As different as our all-too-fragile democracy still thankfully is from Russia’s autocracy, what we do have in common is short-sightedness. It causes the political class in both countries to focus on military solutions — remember the disastrous Global War on Terror? — to geopolitical problems with deep historical roots. What if we had marshalled the support of intermediaries like Finland or Israel back when Volodymyr Zelensky first reached out to Putin upon taking office as Ukraine’s president in 2019? What if Washington had long ago stated that Ukraine would not be eligible for NATO membership?
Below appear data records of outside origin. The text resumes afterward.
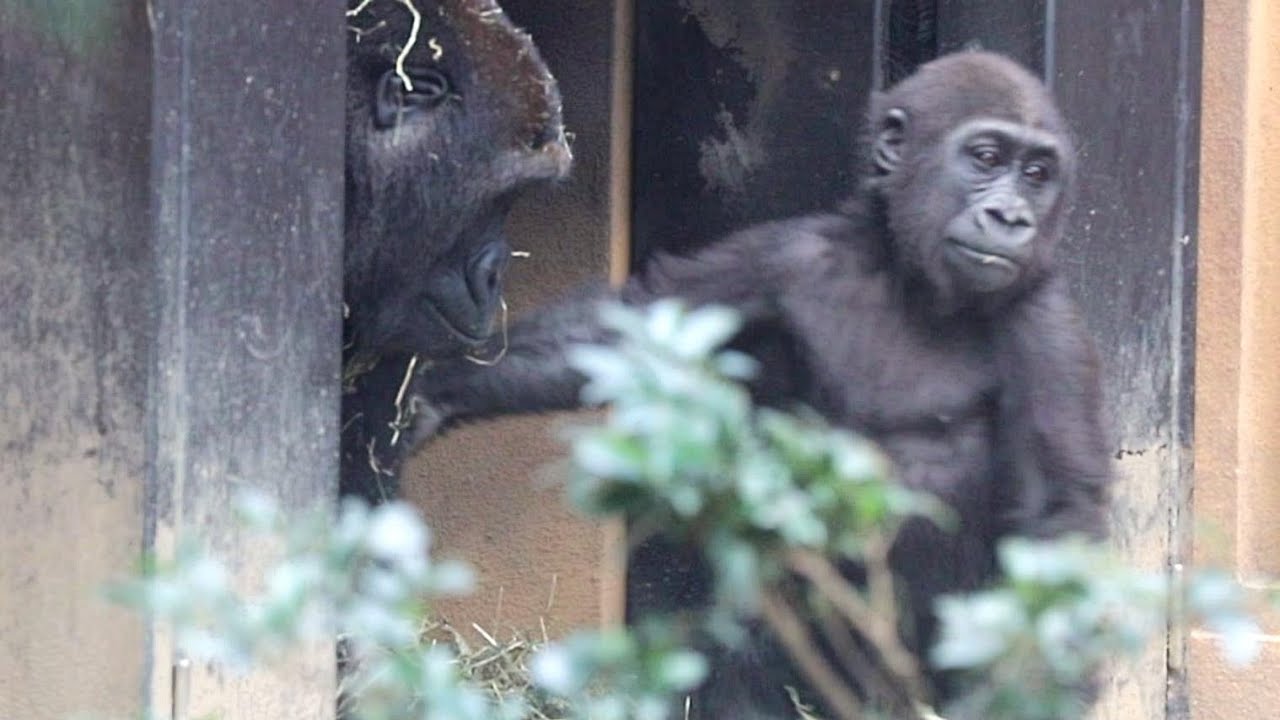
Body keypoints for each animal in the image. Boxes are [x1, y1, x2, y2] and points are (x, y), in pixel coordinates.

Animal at [407, 50, 1111, 712]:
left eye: (1038, 174)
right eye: (986, 157)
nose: (1013, 217)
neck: (907, 276)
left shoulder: (1046, 323)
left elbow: (1057, 515)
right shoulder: (786, 257)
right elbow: (639, 330)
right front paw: (437, 391)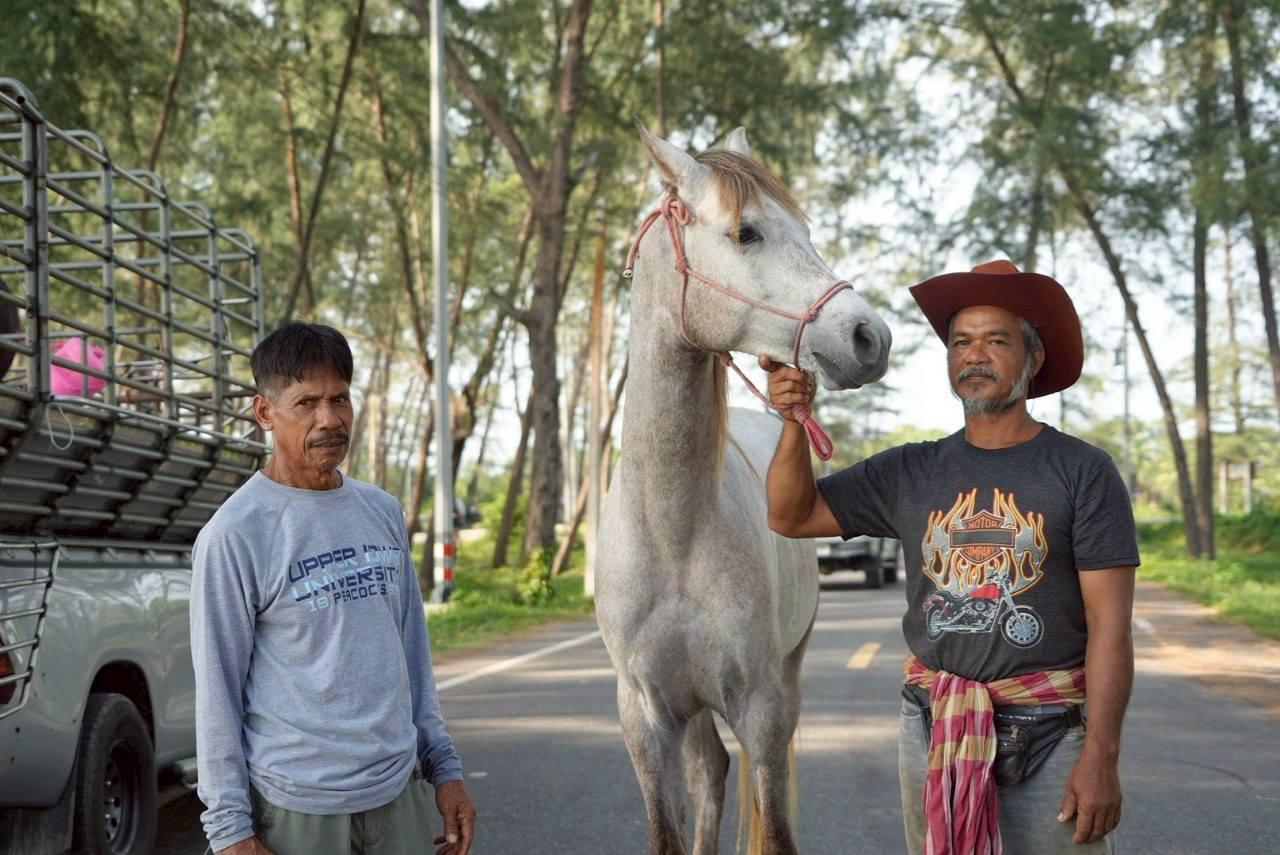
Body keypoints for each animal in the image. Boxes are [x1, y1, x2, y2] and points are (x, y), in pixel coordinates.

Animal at [595, 125, 891, 855]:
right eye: (747, 231)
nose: (869, 337)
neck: (673, 532)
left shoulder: (760, 706)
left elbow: (775, 826)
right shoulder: (645, 721)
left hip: (785, 676)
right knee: (709, 771)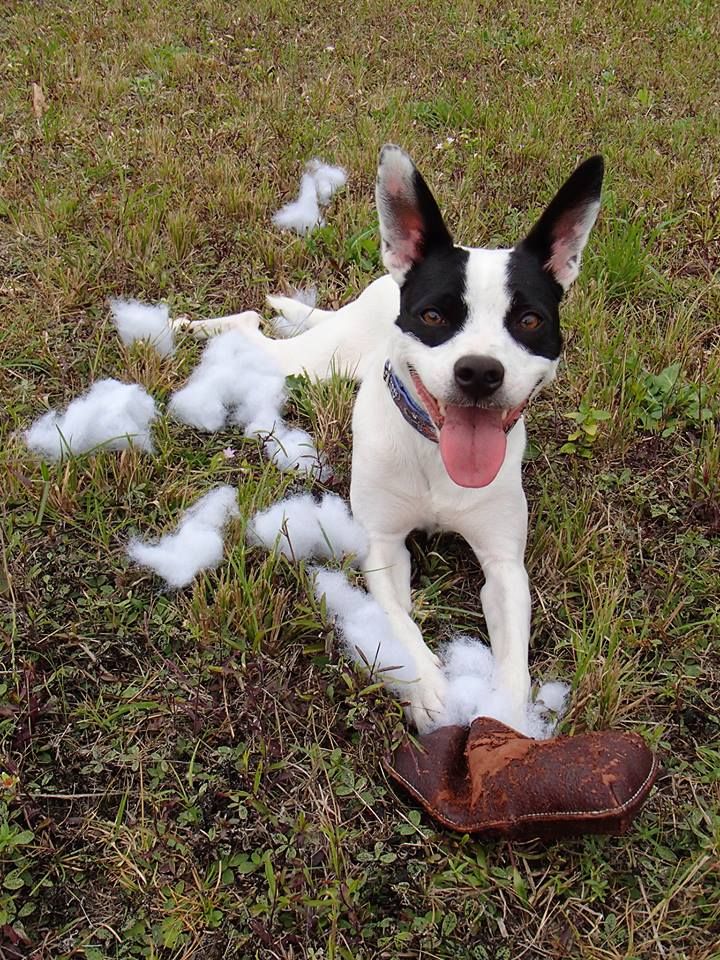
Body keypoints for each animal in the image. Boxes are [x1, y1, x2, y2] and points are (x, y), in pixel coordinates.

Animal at [183, 145, 604, 732]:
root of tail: (384, 283)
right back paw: (189, 327)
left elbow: (515, 661)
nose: (479, 372)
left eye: (529, 321)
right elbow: (398, 621)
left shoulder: (504, 564)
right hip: (314, 362)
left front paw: (507, 717)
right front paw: (429, 689)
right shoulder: (382, 544)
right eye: (433, 315)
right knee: (251, 328)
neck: (434, 453)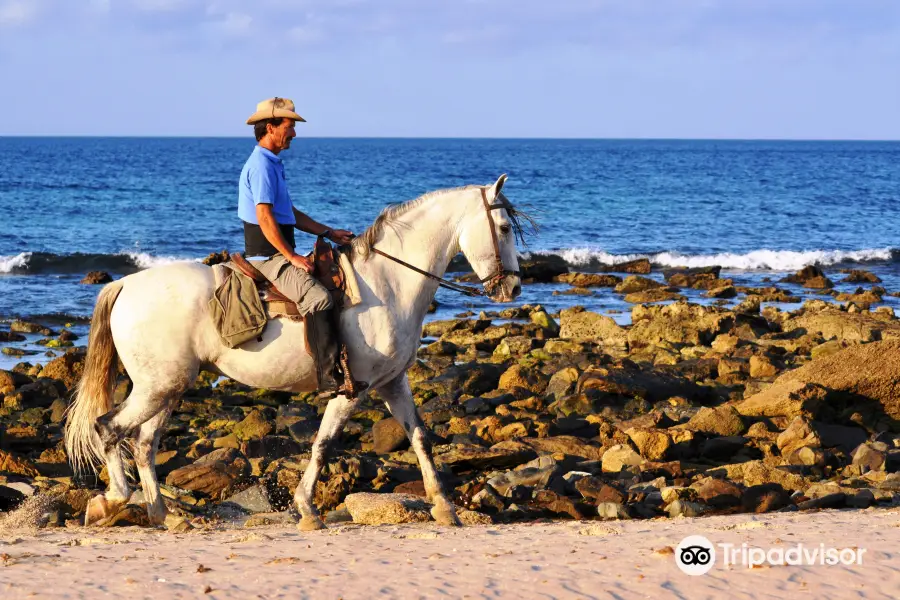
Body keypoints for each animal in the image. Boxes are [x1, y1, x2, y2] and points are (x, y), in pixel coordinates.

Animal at [67, 175, 528, 528]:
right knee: (109, 428)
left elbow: (420, 439)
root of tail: (125, 284)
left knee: (143, 443)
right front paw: (307, 510)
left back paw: (164, 515)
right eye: (505, 228)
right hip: (158, 386)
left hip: (167, 387)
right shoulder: (354, 388)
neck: (388, 282)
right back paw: (112, 501)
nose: (513, 288)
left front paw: (445, 508)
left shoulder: (392, 382)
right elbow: (323, 444)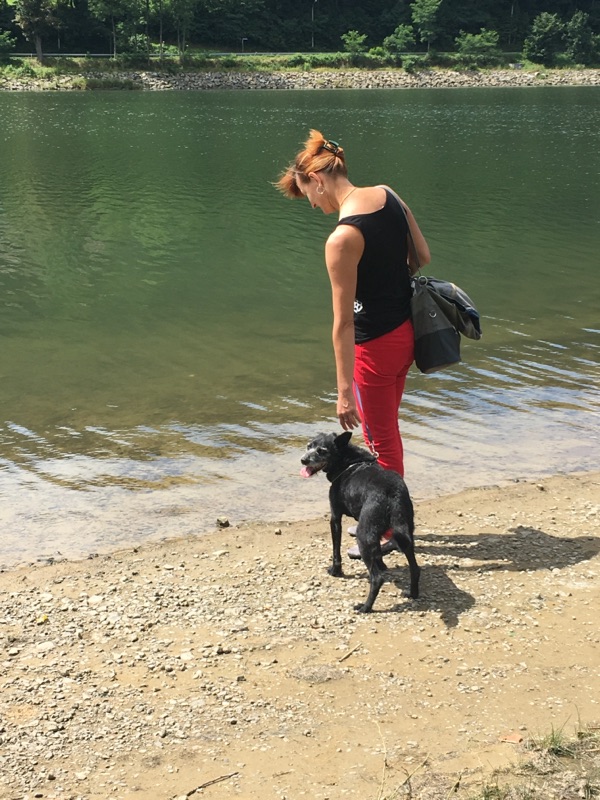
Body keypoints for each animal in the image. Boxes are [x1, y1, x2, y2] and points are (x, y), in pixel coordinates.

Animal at [300, 431, 420, 613]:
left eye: (322, 451)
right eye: (309, 446)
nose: (304, 460)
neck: (347, 462)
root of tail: (392, 493)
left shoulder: (335, 518)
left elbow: (336, 551)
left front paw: (335, 571)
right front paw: (383, 564)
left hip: (363, 534)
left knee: (377, 578)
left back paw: (365, 607)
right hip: (405, 532)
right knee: (415, 568)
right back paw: (413, 593)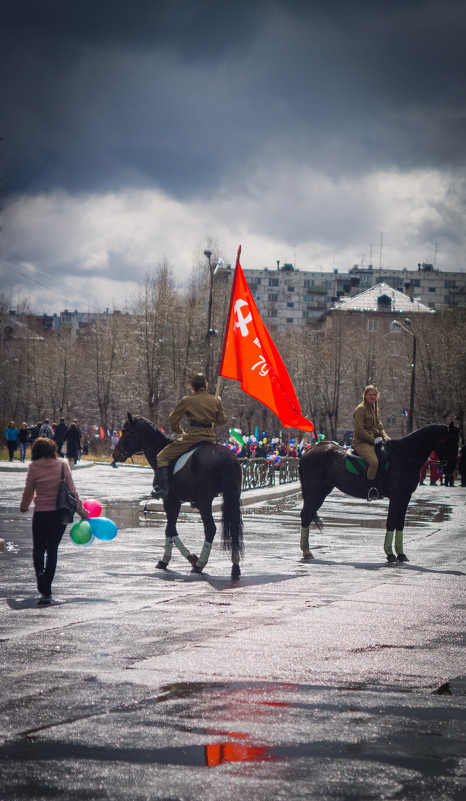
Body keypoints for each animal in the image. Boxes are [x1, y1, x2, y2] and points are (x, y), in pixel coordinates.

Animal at [113, 412, 244, 576]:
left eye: (127, 433)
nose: (115, 454)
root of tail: (225, 456)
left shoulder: (169, 500)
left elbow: (170, 529)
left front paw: (175, 559)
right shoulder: (176, 502)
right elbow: (171, 530)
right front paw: (181, 558)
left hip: (204, 501)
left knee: (210, 529)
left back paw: (200, 564)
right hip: (232, 497)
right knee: (234, 528)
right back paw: (235, 566)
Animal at [300, 424, 450, 564]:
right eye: (447, 440)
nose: (448, 467)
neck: (404, 456)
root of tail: (310, 450)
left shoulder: (405, 497)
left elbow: (400, 524)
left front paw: (401, 554)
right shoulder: (396, 497)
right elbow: (391, 523)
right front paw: (390, 554)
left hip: (323, 491)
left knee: (308, 514)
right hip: (313, 490)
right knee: (306, 514)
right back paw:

Perhaps today its president wouldn’t be pleading for a NATO no-flyZone that could lead the world to the existential edge nuclear war.

Diplomatic diplomacy, which is nonviolent and diplomatic, could still make a difference. stepsTo protect the victims and pave the way to diplomacy triumphing over militarism, sustainable development over destruction. It is a terrible feeling to know that the window of opportunity to act for those I love is closing. Not just the horrific killing and destruction of the moment, but the long-term suffering likely to come from the environmental damage we’re causing should impel us all to call for a major diplomatic push to end the nightmare in Ukraine now. After all, if the world’s great powers don’t pull together soon on climate action, we’re in trouble deep.